Remaining recruits come from national and regional firms. “They are looking for good fee-based platforms, for instance, and have been well trained as wealth managers,” Rooney said. “And many have felt hamstrung by the platforms at their old firms,” added Daniels.
To make its platform as robust as possible, Commonwealth expects to have invested $20 million in IT by the end of 2010, according to Bloom. “Advisors can perform better if you deliver more efficiency to them and help make them more effective,” he said. “And take the annoyance factor out of the system,” shared Rooney.
“Some broker-dealers force the financial advisor to change,” said Daniels. “We ask the financial advisor what change he or she wants to make, and then work for them to make it happen. It’s commonsensical.”
In a recent survey, J.D. Power & Associates found that Commonwealth scored highest in overall satisfaction among independent advisors with a score of 898 on a 1,000-point scale. Its advisors say it performs particularly well in perceptions of financial stability and operational and compliance support.
The independent BD is “tremendously honored and humbled” by the high approval rating and by the fact that its independent contractor representatives “took the time” to complete the J.D. Power survey, said Daniels in a phone interview in late October. The firm, he added, wants to grow at a “careful rate that continues to service the Commonwealth community … [since] we don’t want to be the biggest, but the best.”
William Leeb, CFP, of Financial Council in Towson, Md., joined Commonwealth in April 2009 from FSC Securities/Advantage Capital. This was during “the depth of the [market] chaos,” he said during the national conference. “We had two daunting tasks: Focus on clients and change broker-dealers with our 2,500 accounts.”
The transition was seamless, he says. “You can’t imagine. We had 95 percent of the assets moved within 30 days.

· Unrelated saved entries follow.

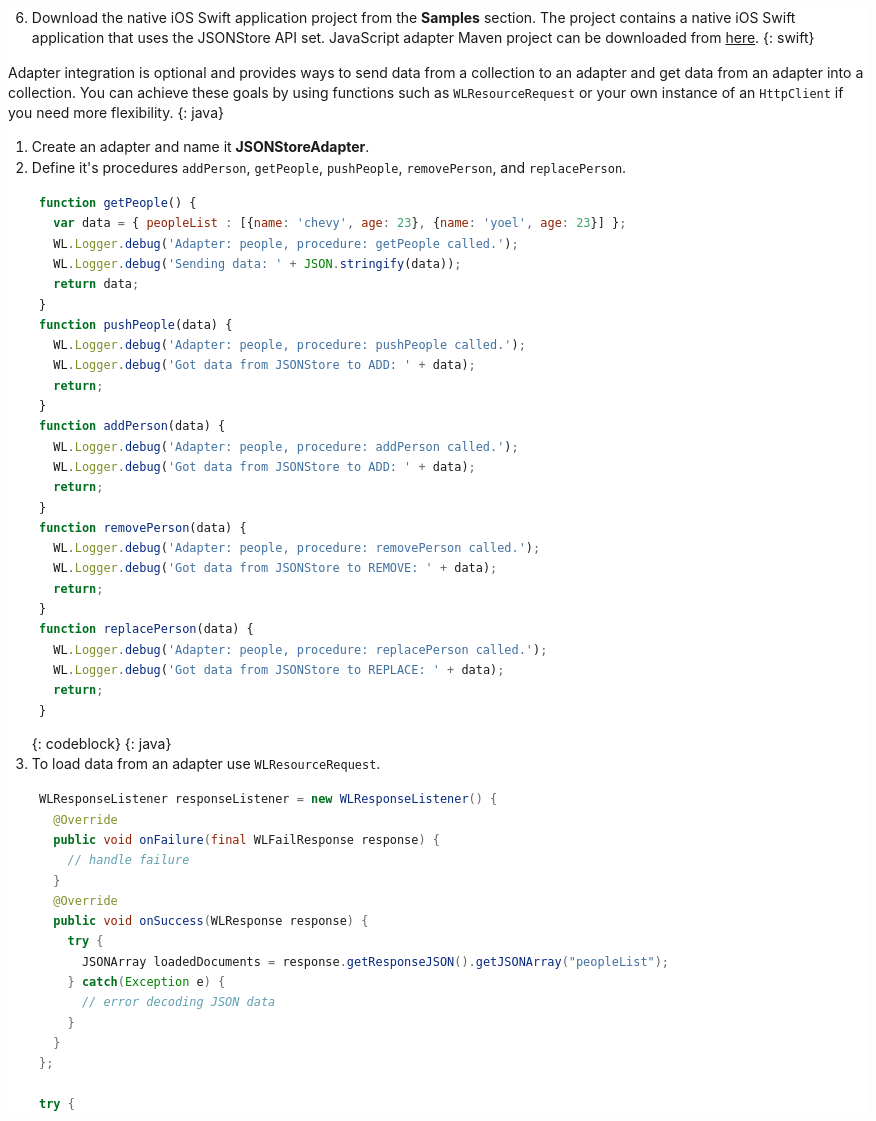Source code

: 6. Download the native iOS Swift application project from the **Samples** section. The project contains a native iOS Swift application that uses the JSONStore API set. JavaScript adapter Maven project can be downloaded from [here](https://github.com/MobileFirst-Platform-Developer-Center/JSONStoreAdapter/tree/release80).
{: swift}



Adapter integration is optional and provides ways to send data from a collection to an adapter and get data from an adapter into a collection.
You can achieve these goals by using functions such as `WLResourceRequest` or your own instance of an `HttpClient` if you need more flexibility.
{: java}

1. Create an adapter and name it **JSONStoreAdapter**.
2. Define it's procedures `addPerson`, `getPeople`, `pushPeople`, `removePerson`, and `replacePerson`.
   ```javascript
    function getPeople() {
      var data = { peopleList : [{name: 'chevy', age: 23}, {name: 'yoel', age: 23}] };
      WL.Logger.debug('Adapter: people, procedure: getPeople called.');
      WL.Logger.debug('Sending data: ' + JSON.stringify(data));
      return data;
    }
    function pushPeople(data) {
      WL.Logger.debug('Adapter: people, procedure: pushPeople called.');
      WL.Logger.debug('Got data from JSONStore to ADD: ' + data);
      return;
    }
    function addPerson(data) {
      WL.Logger.debug('Adapter: people, procedure: addPerson called.');
      WL.Logger.debug('Got data from JSONStore to ADD: ' + data);
      return;
    }
    function removePerson(data) {
      WL.Logger.debug('Adapter: people, procedure: removePerson called.');
      WL.Logger.debug('Got data from JSONStore to REMOVE: ' + data);
      return;
    }
    function replacePerson(data) {
      WL.Logger.debug('Adapter: people, procedure: replacePerson called.');
      WL.Logger.debug('Got data from JSONStore to REPLACE: ' + data);
      return;
    }
   ```
   {: codeblock}
   {: java}
3. To load data from an adapter use `WLResourceRequest`.
   ```java
    WLResponseListener responseListener = new WLResponseListener() {
      @Override
      public void onFailure(final WLFailResponse response) {
        // handle failure
      }
      @Override
      public void onSuccess(WLResponse response) {
        try {
          JSONArray loadedDocuments = response.getResponseJSON().getJSONArray("peopleList");
        } catch(Exception e) {
          // error decoding JSON data
        }
      }
    };

    try {
   ```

It was done like clockwork. This was the beginning of our official relationship with Commonwealth.”
Leeb was starting this relationship while both helping his father — a staff member of Financial Council — retire and restructuring his RIA, which included plans to add two employees. “Commonwealth has been very supportive and service-oriented,” he said, “at a time when the industry’s really gone the other way. They are truly committed to being our partner, and that we like. We get that sense every step of the way, and that helps us solve problems and help them [grow], too.”
As he has reorganized Financial Council, Commonwealth has supported his team with benchmarking and other tools. Much of this work has been done with the guidance of Joni Youngwirth, Commonwealth’s managing principal of practice management. “I’ve been making progress because I knew she’d follow up with me. And I can’t let Joni down. With Commonwealth, it’s not about less work but better work … They don’t stop and [they] have a deep commitment and dedication to improving how we do business.”
This thoroughness bodes well for the broker-dealer’s future, Leeb says. “They are focused on solving problems for advisors and not creating any of their own. They want to maintain the culture and scale their growth accordingly. It’s an amazing place that really has something special going on.”
In addition to attending education sessions and other activities at the JW Marriott during their recent national conference, nearly 100 Commonwealth advisors and staff volunteered at the Salvation Army in Phoenix to renovate the interior and exterior grounds (see photo).
This work included cleaning and fixing up the lounge and kitchen, painting murals, gardening, and sprucing up the children’s outdoor play areas with new mulch and picnic tables. Plus, to help celebrate Halloween, the team donated supplies for the children to carve pumpkins and craft holiday-themed art projects.